葉ざんしょう、実ざんしょう、粉ざんしょう。サンショウは有能な香辛料

サンショウは、葉や実はもちろん、木は擂り粉木の材料になるなど、捨てるところがないと言われています。

サンショウ1
5月の朝倉サンショウ。すでに小さな実がたくさん付いている。

香辛料としてトップクラスの存在感

 私は朝倉サンショウの苗木を購入し、栽培を試みたことがあります。枯れてしまった木もありますが、元気に育った数本の木は、現在も毎年実をつけています。

 朝倉サンショウは生果用としてよく知られ、各地で栽培されています。
 木にトゲがないので、葉や実を採取する作業も楽です。葉はよく繁り、実は大きめでたくさん付きます。

 私が植えた場所は水田から畑に転換した圃場です。枯らしてしまった木が数本ありましたが、枯れた原因は圃場ではなく、霜にあるのではないかと推測しています。
 新芽が出てからの降霜にあったことが何度かありますが、芽や小さな若葉は霜で黒く焼けてしまいます。幼い木の場合はかなりダメージがあると考えられます。

サンショウ3
購入した朝倉サンショウの苗木。

 サンショウの若い芽は特別に「木の芽(きのめ)」と呼ばれ、吸い物に浮かせたり、和え物などの香辛料として利用されるほか、木の芽和え、木の芽味噌、木の芽田楽(でんがく)など、さまざまな形で利用されます。
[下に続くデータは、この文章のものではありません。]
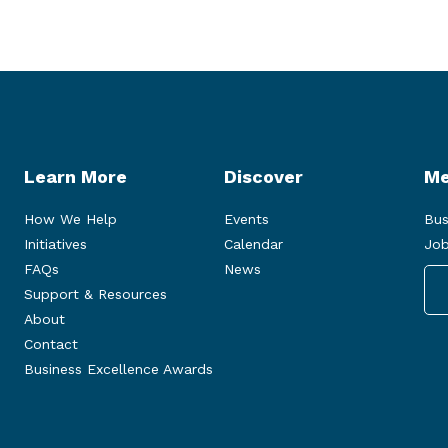
Learn More
Discover
Me
How We Help
Events
Bus
Initiatives
Calendar
Job
FAQs
News
Support & Resources
About
Contact
Business Excellence Awards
 サンショウは、春の半ば頃になると、葉の付け根から出る房状の花の穂に、小さな黄色い花をたくさんつけます。
 この花は、秋になると直径5ミリほどの球形の実になります。熟すと赤くなり、その後、皮が裂けて黒い種子が現れます。
 その種子を粉末にしたものが「粉ざんしょう」と呼ばれるもので、七味唐辛子の原料のひとつとなったり、鰻の蒲焼きの香辛料になったりします。

 鰻の蒲焼きに使われるのは、香辛料としてだけでなく、食欲増進、脱臭や解毒などの効用があるためで、ちょうど刺身に対するワサビのようなものです。

 サンショウは、もとはサンショウ(山椒)という名ではありませんでした。サンショウという名になったのは中世以降のことで、それ以前はハジカミ(椒)と呼ばれていました。

 ところが、ショウガも同じハジカミと呼ばれていたため、サンショウのほうを、実がなるという意味のナルハジカミや、実が房状であることからフサハジカミと呼び、ショウガと区別していたのだそうです。

 

サンショウウオの名の由来

 ところで、サンショウウオ(山椒魚)という生き物がいますが、なぜサンショウの名を拝借したのでしょうか。これにはふたつの説があります。

 ひとつは、サンショウウオの外皮、人間でいえば皮膚ですが、その外皮がサンショウの木の皮に似ているからというもの。
 もうひとつは、サンショウウオの体の臭いが、サンショウの臭いに似ているからというものです。

 どちらの説が正しいのか、あるいは両方とも正しいのかわかりませんが、いずれにしても、サンショウとはそんな関係があるのだそうです。

 ところで、サンショウウオは両生類であり、魚類ではありません。なのに名前は山椒魚。
 しかも、植物のサンショウの名前を当てられているという、少々珍しい名前の持ち主ですが、もしサンショウウオが人間の言葉を理解できるとしたら、どんな気持ちか訊いてみたいところです。

サンショウ2
実の皮の色は緑から赤へ変わり、その皮の中には黒い種子が収まっている。